■ **Work to do**:
Locate each line in the items below that contains the word "frame", and copy those lines out in full.

+--

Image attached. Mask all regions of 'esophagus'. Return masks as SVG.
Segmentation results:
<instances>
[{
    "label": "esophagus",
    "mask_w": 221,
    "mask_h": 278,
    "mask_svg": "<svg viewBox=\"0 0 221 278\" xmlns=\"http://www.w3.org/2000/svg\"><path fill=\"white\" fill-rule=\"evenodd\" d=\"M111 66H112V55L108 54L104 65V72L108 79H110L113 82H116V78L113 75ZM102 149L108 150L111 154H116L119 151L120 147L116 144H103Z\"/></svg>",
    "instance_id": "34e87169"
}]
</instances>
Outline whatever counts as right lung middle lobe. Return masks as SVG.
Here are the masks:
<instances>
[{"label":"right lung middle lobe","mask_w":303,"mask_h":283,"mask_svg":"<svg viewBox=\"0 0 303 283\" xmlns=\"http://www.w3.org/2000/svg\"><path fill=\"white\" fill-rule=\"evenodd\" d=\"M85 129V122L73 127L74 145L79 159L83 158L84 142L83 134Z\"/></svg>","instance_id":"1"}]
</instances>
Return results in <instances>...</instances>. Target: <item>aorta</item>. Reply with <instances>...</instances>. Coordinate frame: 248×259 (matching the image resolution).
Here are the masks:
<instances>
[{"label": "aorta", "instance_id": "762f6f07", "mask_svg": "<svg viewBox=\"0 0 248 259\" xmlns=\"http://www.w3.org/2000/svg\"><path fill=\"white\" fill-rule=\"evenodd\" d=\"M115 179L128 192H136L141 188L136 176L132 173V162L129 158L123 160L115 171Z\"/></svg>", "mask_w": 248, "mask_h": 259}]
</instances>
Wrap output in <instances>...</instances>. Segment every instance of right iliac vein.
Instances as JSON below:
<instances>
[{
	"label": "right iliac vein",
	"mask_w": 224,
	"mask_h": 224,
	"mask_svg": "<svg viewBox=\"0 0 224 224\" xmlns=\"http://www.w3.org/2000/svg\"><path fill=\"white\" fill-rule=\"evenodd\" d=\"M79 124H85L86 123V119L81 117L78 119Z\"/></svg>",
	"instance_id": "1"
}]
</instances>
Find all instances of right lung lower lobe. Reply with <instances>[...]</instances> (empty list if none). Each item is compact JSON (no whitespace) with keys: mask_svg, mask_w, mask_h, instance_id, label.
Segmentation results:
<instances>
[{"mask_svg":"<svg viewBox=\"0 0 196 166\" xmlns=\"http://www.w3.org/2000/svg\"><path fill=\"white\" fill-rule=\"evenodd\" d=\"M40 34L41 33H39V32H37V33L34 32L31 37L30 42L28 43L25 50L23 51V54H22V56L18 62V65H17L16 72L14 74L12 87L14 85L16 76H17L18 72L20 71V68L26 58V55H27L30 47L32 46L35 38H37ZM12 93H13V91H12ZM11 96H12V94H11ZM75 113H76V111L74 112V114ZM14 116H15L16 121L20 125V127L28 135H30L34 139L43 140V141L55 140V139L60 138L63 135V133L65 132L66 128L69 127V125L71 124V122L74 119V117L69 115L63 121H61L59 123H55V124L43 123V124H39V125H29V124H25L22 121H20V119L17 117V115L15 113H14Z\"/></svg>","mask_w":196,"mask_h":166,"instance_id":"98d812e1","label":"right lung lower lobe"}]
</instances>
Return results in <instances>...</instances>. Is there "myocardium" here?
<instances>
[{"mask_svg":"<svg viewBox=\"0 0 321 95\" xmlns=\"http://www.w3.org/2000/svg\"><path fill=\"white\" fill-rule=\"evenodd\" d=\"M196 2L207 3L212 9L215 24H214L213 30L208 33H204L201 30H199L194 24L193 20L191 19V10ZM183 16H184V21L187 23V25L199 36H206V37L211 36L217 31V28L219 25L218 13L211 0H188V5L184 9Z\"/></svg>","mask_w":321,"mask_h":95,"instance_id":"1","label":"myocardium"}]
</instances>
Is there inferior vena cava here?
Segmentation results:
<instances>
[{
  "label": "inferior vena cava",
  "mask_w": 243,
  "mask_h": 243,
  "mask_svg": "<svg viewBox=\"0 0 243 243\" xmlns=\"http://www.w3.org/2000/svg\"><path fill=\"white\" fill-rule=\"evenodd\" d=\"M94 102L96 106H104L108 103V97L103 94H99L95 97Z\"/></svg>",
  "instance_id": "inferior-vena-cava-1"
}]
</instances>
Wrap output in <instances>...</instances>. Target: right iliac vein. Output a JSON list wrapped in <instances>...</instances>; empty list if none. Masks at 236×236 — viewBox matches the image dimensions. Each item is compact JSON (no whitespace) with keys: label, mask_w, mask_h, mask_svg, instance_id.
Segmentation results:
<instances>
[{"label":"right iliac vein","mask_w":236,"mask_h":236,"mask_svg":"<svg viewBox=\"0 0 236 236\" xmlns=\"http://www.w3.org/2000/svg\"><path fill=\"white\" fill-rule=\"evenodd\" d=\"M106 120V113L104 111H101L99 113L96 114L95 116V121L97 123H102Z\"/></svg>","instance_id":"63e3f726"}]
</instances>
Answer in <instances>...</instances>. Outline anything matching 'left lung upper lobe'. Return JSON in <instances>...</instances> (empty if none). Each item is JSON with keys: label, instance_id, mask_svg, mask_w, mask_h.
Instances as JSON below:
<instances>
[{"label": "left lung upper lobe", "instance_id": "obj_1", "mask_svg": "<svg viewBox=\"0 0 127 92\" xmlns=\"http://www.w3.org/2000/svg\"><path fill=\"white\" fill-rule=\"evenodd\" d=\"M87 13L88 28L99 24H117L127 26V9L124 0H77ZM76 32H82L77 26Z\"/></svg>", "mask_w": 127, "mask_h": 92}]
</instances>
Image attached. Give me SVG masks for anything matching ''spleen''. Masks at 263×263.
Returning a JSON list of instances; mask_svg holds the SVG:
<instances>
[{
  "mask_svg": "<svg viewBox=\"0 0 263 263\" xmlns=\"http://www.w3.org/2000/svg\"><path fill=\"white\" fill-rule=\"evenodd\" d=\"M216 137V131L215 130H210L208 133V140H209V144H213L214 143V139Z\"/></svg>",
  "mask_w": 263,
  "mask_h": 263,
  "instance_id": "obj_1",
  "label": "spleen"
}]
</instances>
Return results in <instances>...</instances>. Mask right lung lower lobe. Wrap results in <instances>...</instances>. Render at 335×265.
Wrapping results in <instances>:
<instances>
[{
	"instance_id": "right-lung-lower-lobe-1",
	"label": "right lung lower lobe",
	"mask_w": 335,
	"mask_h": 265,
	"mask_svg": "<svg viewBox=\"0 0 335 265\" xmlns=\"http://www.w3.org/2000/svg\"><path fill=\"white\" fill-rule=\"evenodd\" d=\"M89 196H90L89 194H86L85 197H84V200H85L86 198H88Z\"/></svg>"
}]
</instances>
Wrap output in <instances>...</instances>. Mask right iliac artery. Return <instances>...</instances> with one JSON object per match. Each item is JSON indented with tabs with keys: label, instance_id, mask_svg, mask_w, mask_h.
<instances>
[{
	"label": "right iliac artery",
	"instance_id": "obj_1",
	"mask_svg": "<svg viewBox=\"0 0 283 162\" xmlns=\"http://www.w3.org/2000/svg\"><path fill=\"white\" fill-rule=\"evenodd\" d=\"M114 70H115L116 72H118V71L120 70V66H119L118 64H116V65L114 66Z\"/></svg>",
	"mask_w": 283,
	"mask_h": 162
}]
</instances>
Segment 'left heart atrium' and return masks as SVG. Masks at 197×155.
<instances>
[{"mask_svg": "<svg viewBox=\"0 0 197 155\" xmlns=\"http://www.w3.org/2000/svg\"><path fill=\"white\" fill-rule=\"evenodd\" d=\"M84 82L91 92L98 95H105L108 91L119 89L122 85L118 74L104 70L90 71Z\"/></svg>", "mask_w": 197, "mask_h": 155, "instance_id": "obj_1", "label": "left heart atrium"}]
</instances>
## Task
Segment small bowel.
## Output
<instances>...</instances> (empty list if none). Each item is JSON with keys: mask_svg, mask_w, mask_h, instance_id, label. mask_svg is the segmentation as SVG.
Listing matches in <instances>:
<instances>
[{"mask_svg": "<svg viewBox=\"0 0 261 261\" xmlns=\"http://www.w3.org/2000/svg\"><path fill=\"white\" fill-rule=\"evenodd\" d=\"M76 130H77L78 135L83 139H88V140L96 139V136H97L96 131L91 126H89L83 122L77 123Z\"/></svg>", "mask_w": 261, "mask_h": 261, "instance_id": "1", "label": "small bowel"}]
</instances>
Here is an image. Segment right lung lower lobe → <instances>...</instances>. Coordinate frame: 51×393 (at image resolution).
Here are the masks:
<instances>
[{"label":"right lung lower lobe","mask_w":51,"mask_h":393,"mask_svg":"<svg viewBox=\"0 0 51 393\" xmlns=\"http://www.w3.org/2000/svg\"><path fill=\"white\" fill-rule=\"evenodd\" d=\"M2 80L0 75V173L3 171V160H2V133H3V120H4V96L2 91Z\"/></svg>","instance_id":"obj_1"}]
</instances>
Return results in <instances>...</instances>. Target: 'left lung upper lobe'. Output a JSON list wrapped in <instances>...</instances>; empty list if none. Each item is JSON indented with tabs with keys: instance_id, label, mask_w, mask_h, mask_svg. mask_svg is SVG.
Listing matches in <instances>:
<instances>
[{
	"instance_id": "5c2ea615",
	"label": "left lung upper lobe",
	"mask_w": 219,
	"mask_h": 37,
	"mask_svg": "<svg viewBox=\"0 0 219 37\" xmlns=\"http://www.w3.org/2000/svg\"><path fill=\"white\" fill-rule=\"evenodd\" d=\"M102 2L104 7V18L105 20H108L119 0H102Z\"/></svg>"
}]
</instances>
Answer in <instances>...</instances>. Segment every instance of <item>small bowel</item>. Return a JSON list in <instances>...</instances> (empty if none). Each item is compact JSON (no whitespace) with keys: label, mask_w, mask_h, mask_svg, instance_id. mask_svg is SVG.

+--

■ **Exercise response**:
Return results in <instances>...</instances>. Target: <item>aorta</item>. Reply with <instances>...</instances>. Coordinate frame: 248×259 (matching the image resolution).
Here is an image. Segment right lung lower lobe → <instances>...</instances>. Coordinate frame: 51×393 (at image resolution).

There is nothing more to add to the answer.